* **Task description**
From the first record to the last, write out each one exactly.

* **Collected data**
....

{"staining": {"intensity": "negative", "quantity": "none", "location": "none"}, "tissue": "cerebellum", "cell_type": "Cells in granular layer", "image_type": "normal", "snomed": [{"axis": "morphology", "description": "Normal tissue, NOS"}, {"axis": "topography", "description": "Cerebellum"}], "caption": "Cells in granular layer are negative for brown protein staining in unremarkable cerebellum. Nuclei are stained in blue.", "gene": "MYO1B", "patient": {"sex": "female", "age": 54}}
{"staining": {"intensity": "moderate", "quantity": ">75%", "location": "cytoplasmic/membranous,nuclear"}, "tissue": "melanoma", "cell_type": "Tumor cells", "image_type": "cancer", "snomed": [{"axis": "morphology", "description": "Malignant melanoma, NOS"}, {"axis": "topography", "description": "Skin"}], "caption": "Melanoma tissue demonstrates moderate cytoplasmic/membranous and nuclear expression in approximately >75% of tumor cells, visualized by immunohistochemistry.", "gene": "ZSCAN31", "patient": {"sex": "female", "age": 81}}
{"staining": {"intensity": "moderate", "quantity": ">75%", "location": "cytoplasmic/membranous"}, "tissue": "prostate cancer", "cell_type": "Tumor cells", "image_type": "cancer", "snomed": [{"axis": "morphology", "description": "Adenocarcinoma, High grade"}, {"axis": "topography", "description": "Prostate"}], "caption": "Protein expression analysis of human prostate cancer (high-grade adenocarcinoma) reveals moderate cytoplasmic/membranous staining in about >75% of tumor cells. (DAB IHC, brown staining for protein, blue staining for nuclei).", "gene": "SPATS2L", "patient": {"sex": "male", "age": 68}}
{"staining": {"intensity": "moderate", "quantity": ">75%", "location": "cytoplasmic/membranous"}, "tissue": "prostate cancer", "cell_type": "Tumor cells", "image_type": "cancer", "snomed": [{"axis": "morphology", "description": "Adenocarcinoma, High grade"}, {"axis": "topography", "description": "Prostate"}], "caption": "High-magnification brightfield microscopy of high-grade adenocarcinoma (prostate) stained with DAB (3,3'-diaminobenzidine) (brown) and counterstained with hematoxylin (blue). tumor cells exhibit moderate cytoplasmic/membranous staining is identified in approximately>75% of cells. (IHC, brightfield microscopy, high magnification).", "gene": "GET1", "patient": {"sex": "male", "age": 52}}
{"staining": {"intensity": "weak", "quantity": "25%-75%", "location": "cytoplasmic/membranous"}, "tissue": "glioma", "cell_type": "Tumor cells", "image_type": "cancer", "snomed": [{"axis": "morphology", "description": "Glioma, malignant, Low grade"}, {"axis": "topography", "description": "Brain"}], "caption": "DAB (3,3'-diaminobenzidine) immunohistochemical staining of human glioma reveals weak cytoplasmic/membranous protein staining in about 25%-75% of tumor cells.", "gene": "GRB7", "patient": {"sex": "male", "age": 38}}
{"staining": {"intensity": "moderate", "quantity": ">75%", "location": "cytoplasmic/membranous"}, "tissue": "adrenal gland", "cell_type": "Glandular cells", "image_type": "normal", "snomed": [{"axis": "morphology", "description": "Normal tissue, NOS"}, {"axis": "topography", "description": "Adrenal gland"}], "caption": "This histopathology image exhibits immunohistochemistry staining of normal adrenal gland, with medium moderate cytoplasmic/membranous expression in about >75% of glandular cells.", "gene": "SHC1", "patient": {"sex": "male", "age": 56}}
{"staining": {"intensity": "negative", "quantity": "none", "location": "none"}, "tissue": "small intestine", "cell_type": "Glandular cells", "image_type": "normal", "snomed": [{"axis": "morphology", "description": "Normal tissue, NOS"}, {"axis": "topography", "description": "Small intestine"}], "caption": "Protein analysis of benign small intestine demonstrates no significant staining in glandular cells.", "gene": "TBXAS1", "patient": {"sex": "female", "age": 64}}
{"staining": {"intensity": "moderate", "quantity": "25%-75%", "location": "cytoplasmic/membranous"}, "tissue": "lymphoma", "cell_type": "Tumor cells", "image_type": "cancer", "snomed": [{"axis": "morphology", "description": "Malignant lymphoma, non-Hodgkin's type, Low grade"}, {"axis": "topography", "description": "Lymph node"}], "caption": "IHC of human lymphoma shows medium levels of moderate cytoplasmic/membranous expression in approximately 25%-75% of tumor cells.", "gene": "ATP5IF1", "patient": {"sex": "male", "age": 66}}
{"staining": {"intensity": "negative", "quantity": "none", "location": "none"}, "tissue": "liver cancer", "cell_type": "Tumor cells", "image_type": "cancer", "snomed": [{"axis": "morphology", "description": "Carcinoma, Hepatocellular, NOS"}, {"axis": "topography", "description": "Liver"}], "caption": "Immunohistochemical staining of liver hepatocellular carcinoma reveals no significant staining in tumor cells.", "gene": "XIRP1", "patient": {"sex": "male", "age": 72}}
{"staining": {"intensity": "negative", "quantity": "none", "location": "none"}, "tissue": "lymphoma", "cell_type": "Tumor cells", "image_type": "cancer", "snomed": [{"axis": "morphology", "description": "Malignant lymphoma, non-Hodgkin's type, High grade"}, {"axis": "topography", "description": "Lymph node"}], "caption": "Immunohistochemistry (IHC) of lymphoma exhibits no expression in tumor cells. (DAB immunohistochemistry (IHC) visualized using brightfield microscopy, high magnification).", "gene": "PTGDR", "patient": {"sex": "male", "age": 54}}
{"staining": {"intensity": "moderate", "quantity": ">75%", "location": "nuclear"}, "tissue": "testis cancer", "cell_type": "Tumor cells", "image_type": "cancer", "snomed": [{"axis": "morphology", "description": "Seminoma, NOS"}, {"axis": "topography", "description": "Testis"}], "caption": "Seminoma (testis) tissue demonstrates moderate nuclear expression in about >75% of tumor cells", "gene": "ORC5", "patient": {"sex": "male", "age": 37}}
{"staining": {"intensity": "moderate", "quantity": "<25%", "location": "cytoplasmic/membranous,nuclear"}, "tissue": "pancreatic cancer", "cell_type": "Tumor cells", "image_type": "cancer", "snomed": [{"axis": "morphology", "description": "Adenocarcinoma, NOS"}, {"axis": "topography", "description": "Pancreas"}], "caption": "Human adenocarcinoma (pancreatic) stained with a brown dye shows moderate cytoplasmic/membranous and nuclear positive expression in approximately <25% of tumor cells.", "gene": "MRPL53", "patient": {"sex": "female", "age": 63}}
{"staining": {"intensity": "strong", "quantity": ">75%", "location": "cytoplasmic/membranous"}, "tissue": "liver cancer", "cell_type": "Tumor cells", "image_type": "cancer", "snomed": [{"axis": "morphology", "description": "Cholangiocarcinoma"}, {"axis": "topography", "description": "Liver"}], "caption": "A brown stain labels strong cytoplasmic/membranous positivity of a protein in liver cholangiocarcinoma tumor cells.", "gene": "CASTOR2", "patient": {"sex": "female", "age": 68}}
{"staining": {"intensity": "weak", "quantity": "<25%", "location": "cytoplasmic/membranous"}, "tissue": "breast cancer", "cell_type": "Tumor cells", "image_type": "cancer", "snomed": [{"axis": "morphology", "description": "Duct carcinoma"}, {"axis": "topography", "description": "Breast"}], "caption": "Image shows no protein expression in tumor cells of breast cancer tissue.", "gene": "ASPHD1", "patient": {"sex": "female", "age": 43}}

....

* **Your response**
{"staining": {"intensity": "negative", "quantity": "none", "location": "none"}, "tissue": "cerebellum", "cell_type": "Cells in granular layer", "image_type": "normal", "snomed": [{"axis": "morphology", "description": "Normal tissue, NOS"}, {"axis": "topography", "description": "Cerebellum"}], "caption": "Cells in granular layer are negative for brown protein staining in unremarkable cerebellum. Nuclei are stained in blue.", "gene": "MYO1B", "patient": {"sex": "female", "age": 54}}
{"staining": {"intensity": "moderate", "quantity": ">75%", "location": "cytoplasmic/membranous,nuclear"}, "tissue": "melanoma", "cell_type": "Tumor cells", "image_type": "cancer", "snomed": [{"axis": "morphology", "description": "Malignant melanoma, NOS"}, {"axis": "topography", "description": "Skin"}], "caption": "Melanoma tissue demonstrates moderate cytoplasmic/membranous and nuclear expression in approximately >75% of tumor cells, visualized by immunohistochemistry.", "gene": "ZSCAN31", "patient": {"sex": "female", "age": 81}}
{"staining": {"intensity": "moderate", "quantity": ">75%", "location": "cytoplasmic/membranous"}, "tissue": "prostate cancer", "cell_type": "Tumor cells", "image_type": "cancer", "snomed": [{"axis": "morphology", "description": "Adenocarcinoma, High grade"}, {"axis": "topography", "description": "Prostate"}], "caption": "Protein expression analysis of human prostate cancer (high-grade adenocarcinoma) reveals moderate cytoplasmic/membranous staining in about >75% of tumor cells. (DAB IHC, brown staining for protein, blue staining for nuclei).", "gene": "SPATS2L", "patient": {"sex": "male", "age": 68}}
{"staining": {"intensity": "moderate", "quantity": ">75%", "location": "cytoplasmic/membranous"}, "tissue": "prostate cancer", "cell_type": "Tumor cells", "image_type": "cancer", "snomed": [{"axis": "morphology", "description": "Adenocarcinoma, High grade"}, {"axis": "topography", "description": "Prostate"}], "caption": "High-magnification brightfield microscopy of high-grade adenocarcinoma (prostate) stained with DAB (3,3'-diaminobenzidine) (brown) and counterstained with hematoxylin (blue). tumor cells exhibit moderate cytoplasmic/membranous staining is identified in approximately>75% of cells. (IHC, brightfield microscopy, high magnification).", "gene": "GET1", "patient": {"sex": "male", "age": 52}}
{"staining": {"intensity": "weak", "quantity": "25%-75%", "location": "cytoplasmic/membranous"}, "tissue": "glioma", "cell_type": "Tumor cells", "image_type": "cancer", "snomed": [{"axis": "morphology", "description": "Glioma, malignant, Low grade"}, {"axis": "topography", "description": "Brain"}], "caption": "DAB (3,3'-diaminobenzidine) immunohistochemical staining of human glioma reveals weak cytoplasmic/membranous protein staining in about 25%-75% of tumor cells.", "gene": "GRB7", "patient": {"sex": "male", "age": 38}}
{"staining": {"intensity": "moderate", "quantity": ">75%", "location": "cytoplasmic/membranous"}, "tissue": "adrenal gland", "cell_type": "Glandular cells", "image_type": "normal", "snomed": [{"axis": "morphology", "description": "Normal tissue, NOS"}, {"axis": "topography", "description": "Adrenal gland"}], "caption": "This histopathology image exhibits immunohistochemistry staining of normal adrenal gland, with medium moderate cytoplasmic/membranous expression in about >75% of glandular cells.", "gene": "SHC1", "patient": {"sex": "male", "age": 56}}
{"staining": {"intensity": "negative", "quantity": "none", "location": "none"}, "tissue": "small intestine", "cell_type": "Glandular cells", "image_type": "normal", "snomed": [{"axis": "morphology", "description": "Normal tissue, NOS"}, {"axis": "topography", "description": "Small intestine"}], "caption": "Protein analysis of benign small intestine demonstrates no significant staining in glandular cells.", "gene": "TBXAS1", "patient": {"sex": "female", "age": 64}}
{"staining": {"intensity": "moderate", "quantity": "25%-75%", "location": "cytoplasmic/membranous"}, "tissue": "lymphoma", "cell_type": "Tumor cells", "image_type": "cancer", "snomed": [{"axis": "morphology", "description": "Malignant lymphoma, non-Hodgkin's type, Low grade"}, {"axis": "topography", "description": "Lymph node"}], "caption": "IHC of human lymphoma shows medium levels of moderate cytoplasmic/membranous expression in approximately 25%-75% of tumor cells.", "gene": "ATP5IF1", "patient": {"sex": "male", "age": 66}}
{"staining": {"intensity": "negative", "quantity": "none", "location": "none"}, "tissue": "liver cancer", "cell_type": "Tumor cells", "image_type": "cancer", "snomed": [{"axis": "morphology", "description": "Carcinoma, Hepatocellular, NOS"}, {"axis": "topography", "description": "Liver"}], "caption": "Immunohistochemical staining of liver hepatocellular carcinoma reveals no significant staining in tumor cells.", "gene": "XIRP1", "patient": {"sex": "male", "age": 72}}
{"staining": {"intensity": "negative", "quantity": "none", "location": "none"}, "tissue": "lymphoma", "cell_type": "Tumor cells", "image_type": "cancer", "snomed": [{"axis": "morphology", "description": "Malignant lymphoma, non-Hodgkin's type, High grade"}, {"axis": "topography", "description": "Lymph node"}], "caption": "Immunohistochemistry (IHC) of lymphoma exhibits no expression in tumor cells. (DAB immunohistochemistry (IHC) visualized using brightfield microscopy, high magnification).", "gene": "PTGDR", "patient": {"sex": "male", "age": 54}}
{"staining": {"intensity": "moderate", "quantity": ">75%", "location": "nuclear"}, "tissue": "testis cancer", "cell_type": "Tumor cells", "image_type": "cancer", "snomed": [{"axis": "morphology", "description": "Seminoma, NOS"}, {"axis": "topography", "description": "Testis"}], "caption": "Seminoma (testis) tissue demonstrates moderate nuclear expression in about >75% of tumor cells", "gene": "ORC5", "patient": {"sex": "male", "age": 37}}
{"staining": {"intensity": "moderate", "quantity": "<25%", "location": "cytoplasmic/membranous,nuclear"}, "tissue": "pancreatic cancer", "cell_type": "Tumor cells", "image_type": "cancer", "snomed": [{"axis": "morphology", "description": "Adenocarcinoma, NOS"}, {"axis": "topography", "description": "Pancreas"}], "caption": "Human adenocarcinoma (pancreatic) stained with a brown dye shows moderate cytoplasmic/membranous and nuclear positive expression in approximately <25% of tumor cells.", "gene": "MRPL53", "patient": {"sex": "female", "age": 63}}
{"staining": {"intensity": "strong", "quantity": ">75%", "location": "cytoplasmic/membranous"}, "tissue": "liver cancer", "cell_type": "Tumor cells", "image_type": "cancer", "snomed": [{"axis": "morphology", "description": "Cholangiocarcinoma"}, {"axis": "topography", "description": "Liver"}], "caption": "A brown stain labels strong cytoplasmic/membranous positivity of a protein in liver cholangiocarcinoma tumor cells.", "gene": "CASTOR2", "patient": {"sex": "female", "age": 68}}
{"staining": {"intensity": "weak", "quantity": "<25%", "location": "cytoplasmic/membranous"}, "tissue": "breast cancer", "cell_type": "Tumor cells", "image_type": "cancer", "snomed": [{"axis": "morphology", "description": "Duct carcinoma"}, {"axis": "topography", "description": "Breast"}], "caption": "Image shows no protein expression in tumor cells of breast cancer tissue.", "gene": "ASPHD1", "patient": {"sex": "female", "age": 43}}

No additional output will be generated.